Abstract

Ouabain (10(-7) to 10(-4) M) elicited concentration-dependent contractile responses in human placental arteries. The contractions were reduced by 10(-4) M amiloride and Ca(2+)-free medium, but not affected by 10(-6) M nifedipine or 10(-6) M Bay-K-8644, which markedly reduced or potentiated 75 nM K(+)-induced contractions, respectively. After contracting the vessels with 10(-6) M prostaglandin F2 alpha in a K(+)-free medium, the subsequent addition of 7.5 mM K+ induced a marked relaxation, which was blocked by 10(-6) M ouabain. This glycoside (10(-8) to 10(-4) M) also produced a concentration-dependent reduction of 86Rb+ uptake. Scatchard analysis of the [3H]-ouabain binding to membrane fractions from human placental arteries suggests a single class of binding sites with a KD of 88.3 nM and a Bmax of 345 fmol/mg. 5-Hydroxytryptamine (5-HT; 10(-9) to 10(-5) M) caused concentration-dependent contractions. Single concentrations produced transient responses composed of an initial contraction, followed by a slow fall in tension. Ouabain (10(-8) to 10(-6) M), K(+)-free medium or the reduction of bath temperature (28 degrees C) did not modify contractions but inhibited the relaxant phase of the response. 5-HT (10(-8) to 10(-6) M) increased both total and ouabain-insensitive 86Rb+ uptake, but the difference between them was not modified.

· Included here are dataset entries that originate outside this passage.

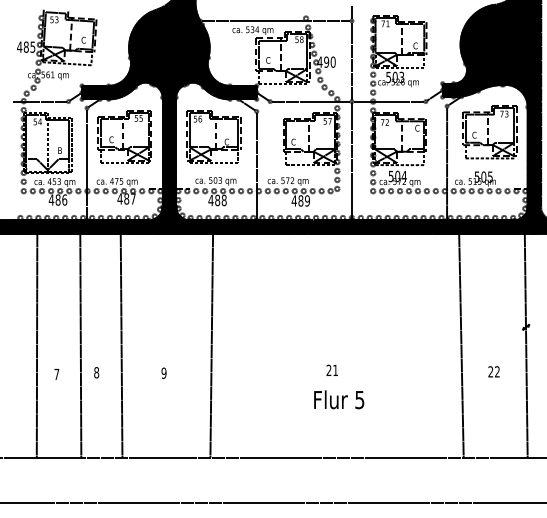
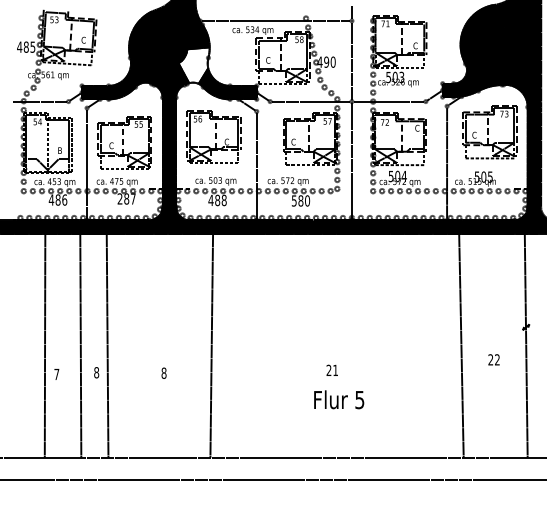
fill at (193, 65): present -> none
part at (124, 136) position: (124, 136) -> (124, 142)
text at (119, 198): 487 -> 287
text at (300, 200): 489 -> 580
line at (36, 345) position: (36, 345) -> (44, 345)
line at (121, 345) position: (121, 345) -> (107, 345)
text at (493, 371) position: (493, 371) -> (493, 359)
text at (163, 373): 9 -> 8
line at (272, 502) position: (272, 502) -> (272, 479)
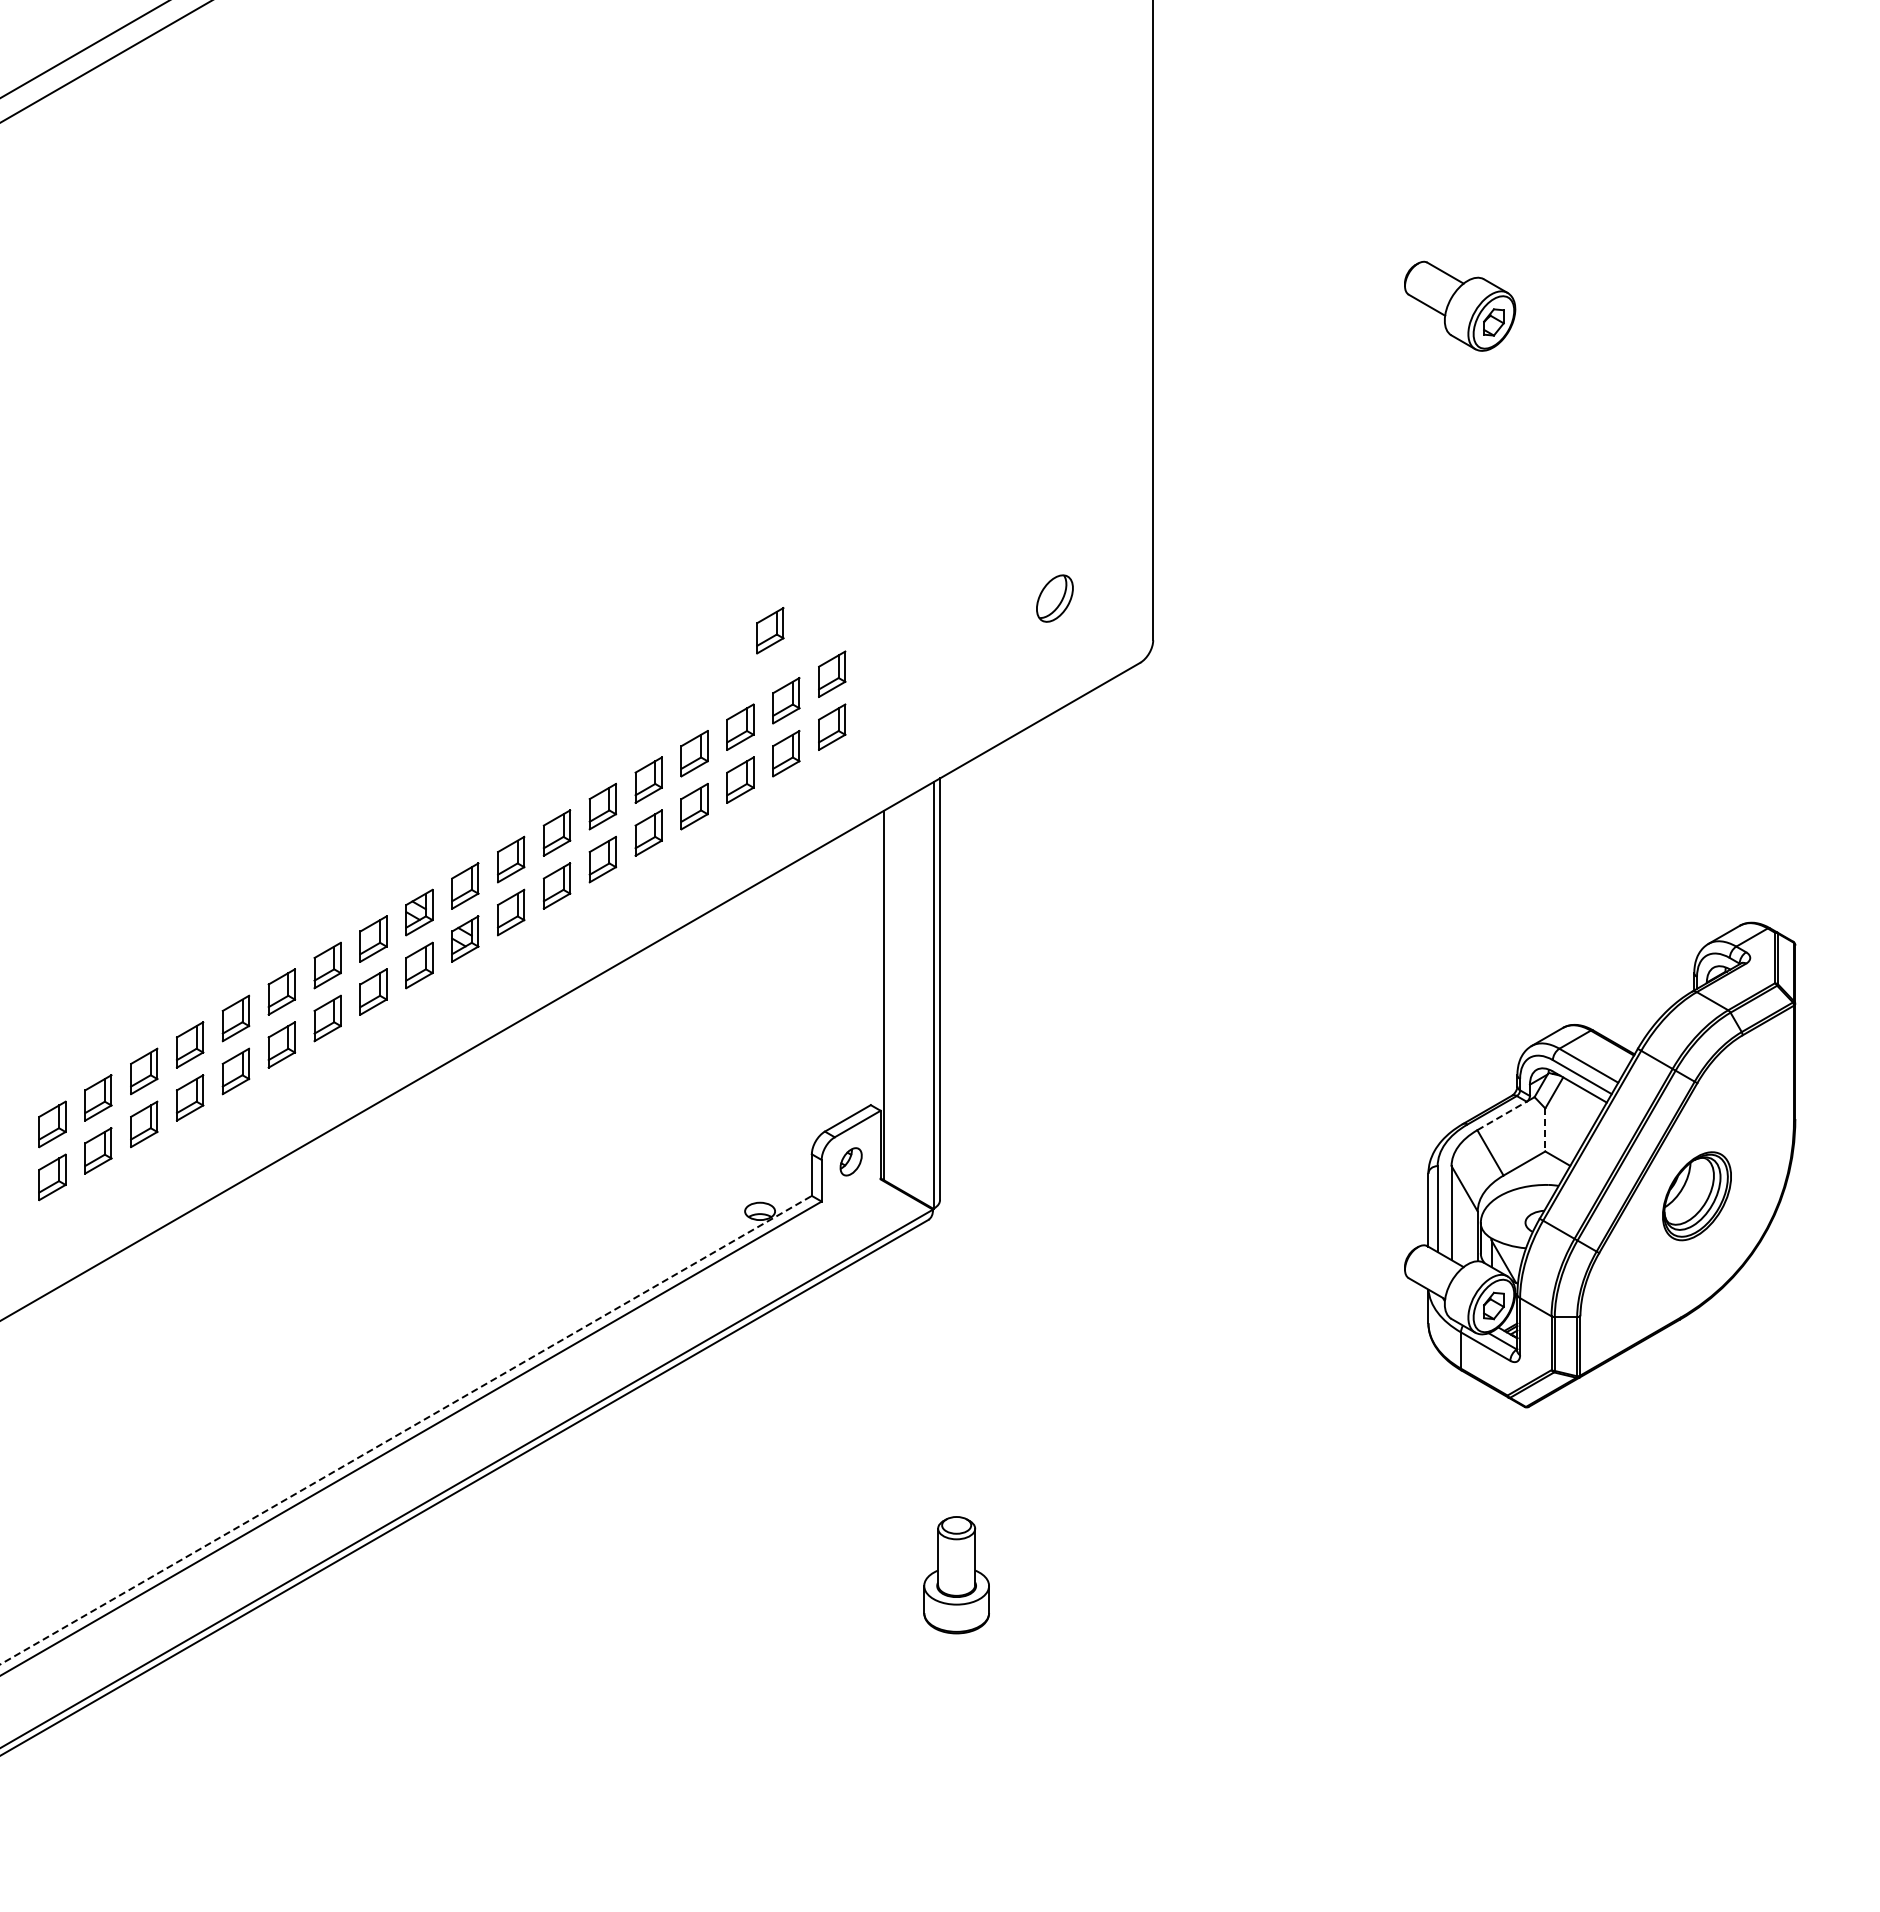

These data indicate that: (1) human placental arteries possess an important sodium pump activity, inhibition or stimulation of which markedly alters vascular tone, (2) ouabain-evoked contractions are produced by Ca2+ entry mainly through Na(+)-Ca2+ exchange, secondary to intracellular Na+ accumulation, (3) the relaxant component of 5-HT response is dependent on the activity of the sodium pump, (4) the activation of Na+,K(+)-ATPase activity by this amine is not apparently due to direct effect, and (5) the inhibition of the sodium pump can cause long lasting increases of placental vascular resistance in the presence of physiological concentrations of 5-HT.